- [Exercise prompt]:
Using the listing, work out the number of lines where "government" shows up, and answer with that number alone.

——

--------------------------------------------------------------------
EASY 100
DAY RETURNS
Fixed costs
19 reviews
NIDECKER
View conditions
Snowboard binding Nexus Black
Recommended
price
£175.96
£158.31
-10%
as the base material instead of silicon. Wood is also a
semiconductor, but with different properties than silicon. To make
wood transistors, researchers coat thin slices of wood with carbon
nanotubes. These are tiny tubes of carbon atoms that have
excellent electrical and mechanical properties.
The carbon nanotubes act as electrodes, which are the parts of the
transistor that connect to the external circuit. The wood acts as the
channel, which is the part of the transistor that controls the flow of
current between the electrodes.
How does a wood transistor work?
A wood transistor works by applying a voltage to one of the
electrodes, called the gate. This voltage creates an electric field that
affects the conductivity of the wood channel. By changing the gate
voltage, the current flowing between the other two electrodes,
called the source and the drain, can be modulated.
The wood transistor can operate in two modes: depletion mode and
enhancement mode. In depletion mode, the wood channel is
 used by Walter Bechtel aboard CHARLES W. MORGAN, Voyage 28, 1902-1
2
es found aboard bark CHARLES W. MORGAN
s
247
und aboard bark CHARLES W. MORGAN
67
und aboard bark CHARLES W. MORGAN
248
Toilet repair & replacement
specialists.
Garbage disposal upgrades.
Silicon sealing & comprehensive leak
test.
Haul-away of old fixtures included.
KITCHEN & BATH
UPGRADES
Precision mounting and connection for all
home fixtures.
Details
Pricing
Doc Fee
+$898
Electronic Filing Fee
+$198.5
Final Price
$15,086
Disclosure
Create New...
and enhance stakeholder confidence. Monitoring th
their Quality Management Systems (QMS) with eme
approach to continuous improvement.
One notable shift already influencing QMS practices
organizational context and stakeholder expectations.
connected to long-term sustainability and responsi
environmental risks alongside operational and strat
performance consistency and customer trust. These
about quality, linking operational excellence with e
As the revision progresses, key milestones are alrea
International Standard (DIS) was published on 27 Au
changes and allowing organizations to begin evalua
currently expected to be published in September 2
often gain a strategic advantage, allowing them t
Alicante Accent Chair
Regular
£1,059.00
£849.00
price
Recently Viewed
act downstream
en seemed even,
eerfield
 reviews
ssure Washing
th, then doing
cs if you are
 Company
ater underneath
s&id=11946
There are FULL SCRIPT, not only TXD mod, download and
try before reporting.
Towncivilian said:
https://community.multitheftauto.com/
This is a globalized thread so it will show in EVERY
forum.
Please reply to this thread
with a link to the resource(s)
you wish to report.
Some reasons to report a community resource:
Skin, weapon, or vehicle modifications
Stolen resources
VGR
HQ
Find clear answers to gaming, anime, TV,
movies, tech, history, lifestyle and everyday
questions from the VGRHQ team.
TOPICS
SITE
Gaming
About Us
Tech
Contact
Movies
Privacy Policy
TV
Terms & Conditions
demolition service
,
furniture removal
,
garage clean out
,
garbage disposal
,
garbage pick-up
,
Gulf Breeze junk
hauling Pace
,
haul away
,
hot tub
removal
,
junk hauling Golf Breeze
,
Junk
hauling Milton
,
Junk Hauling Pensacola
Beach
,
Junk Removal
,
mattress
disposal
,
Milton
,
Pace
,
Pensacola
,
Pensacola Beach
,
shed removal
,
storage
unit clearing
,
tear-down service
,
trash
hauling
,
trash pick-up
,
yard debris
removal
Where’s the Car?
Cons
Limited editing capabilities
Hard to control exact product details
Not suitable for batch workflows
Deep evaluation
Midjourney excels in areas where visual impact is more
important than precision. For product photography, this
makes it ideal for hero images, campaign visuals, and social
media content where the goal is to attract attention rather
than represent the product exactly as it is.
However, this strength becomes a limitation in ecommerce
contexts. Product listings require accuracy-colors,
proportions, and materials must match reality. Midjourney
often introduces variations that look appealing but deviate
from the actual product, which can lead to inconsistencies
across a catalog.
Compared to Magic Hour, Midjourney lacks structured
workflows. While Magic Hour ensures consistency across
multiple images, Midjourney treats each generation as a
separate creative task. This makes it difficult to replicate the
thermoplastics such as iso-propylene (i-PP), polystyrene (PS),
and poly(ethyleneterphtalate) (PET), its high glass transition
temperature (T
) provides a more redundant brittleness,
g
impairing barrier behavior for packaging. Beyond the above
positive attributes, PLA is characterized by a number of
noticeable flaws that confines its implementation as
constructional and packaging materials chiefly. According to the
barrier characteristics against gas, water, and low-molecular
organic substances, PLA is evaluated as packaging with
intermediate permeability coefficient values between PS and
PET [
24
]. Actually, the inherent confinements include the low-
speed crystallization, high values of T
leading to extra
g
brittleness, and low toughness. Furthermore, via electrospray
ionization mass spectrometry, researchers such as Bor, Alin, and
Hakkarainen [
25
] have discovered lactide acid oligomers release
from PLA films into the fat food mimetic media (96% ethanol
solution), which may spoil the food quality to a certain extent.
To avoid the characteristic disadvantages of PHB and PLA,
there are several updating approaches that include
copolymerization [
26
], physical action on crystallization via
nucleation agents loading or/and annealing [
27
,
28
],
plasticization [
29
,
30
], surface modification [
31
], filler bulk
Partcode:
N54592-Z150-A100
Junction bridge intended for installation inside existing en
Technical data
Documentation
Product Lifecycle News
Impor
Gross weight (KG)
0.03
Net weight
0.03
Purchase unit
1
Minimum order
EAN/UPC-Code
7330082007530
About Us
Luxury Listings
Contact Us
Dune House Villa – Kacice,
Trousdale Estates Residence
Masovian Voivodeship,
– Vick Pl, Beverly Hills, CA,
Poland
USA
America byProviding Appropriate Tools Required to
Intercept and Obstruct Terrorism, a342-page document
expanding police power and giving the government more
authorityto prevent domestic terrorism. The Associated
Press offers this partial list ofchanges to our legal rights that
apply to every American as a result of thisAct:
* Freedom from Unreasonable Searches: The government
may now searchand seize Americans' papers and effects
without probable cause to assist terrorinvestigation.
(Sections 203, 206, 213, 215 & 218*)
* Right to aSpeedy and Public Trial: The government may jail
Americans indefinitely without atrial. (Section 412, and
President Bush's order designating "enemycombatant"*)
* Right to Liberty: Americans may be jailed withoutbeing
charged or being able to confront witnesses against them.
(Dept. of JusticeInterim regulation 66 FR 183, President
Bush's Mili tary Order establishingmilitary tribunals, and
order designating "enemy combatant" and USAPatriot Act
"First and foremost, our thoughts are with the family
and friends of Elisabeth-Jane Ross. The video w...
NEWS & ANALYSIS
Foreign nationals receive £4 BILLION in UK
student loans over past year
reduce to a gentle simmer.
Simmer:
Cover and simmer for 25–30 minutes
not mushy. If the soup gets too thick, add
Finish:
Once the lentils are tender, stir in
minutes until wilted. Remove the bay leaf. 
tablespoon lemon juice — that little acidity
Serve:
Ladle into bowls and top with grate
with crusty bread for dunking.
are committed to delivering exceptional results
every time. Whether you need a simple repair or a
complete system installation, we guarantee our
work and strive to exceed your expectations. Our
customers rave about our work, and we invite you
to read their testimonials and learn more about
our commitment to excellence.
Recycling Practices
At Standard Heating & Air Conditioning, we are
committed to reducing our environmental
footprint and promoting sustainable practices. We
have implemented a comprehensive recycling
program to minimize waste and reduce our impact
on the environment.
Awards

——

- [Your response]:
3